REQUIRED WORK: For the data below, give again exactly the lines from the one containing "Termini e modalità" through the one containing "delle liste dei", both ends included, and no others.

INFORMATION SUPPLIED:
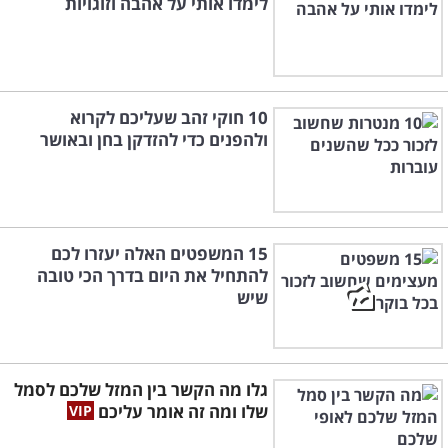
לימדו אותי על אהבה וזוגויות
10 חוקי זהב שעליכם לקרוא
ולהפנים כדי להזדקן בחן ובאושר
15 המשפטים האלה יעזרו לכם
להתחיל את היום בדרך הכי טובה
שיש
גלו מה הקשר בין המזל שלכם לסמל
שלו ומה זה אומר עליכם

---

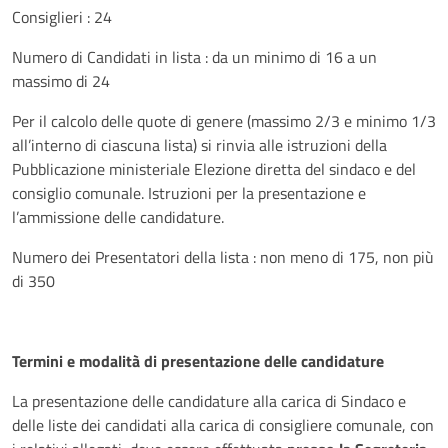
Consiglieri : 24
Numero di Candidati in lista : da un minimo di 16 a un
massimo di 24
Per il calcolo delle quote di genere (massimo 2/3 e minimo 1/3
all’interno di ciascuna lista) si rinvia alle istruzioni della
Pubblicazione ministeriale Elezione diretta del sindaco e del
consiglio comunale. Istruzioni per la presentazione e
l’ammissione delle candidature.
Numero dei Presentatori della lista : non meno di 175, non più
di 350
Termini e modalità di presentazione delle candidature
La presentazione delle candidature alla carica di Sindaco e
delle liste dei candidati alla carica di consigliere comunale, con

YOUR RESPONSE:
Termini e modalità di presentazione delle candidature
La presentazione delle candidature alla carica di Sindaco e
delle liste dei candidati alla carica di consigliere comunale, con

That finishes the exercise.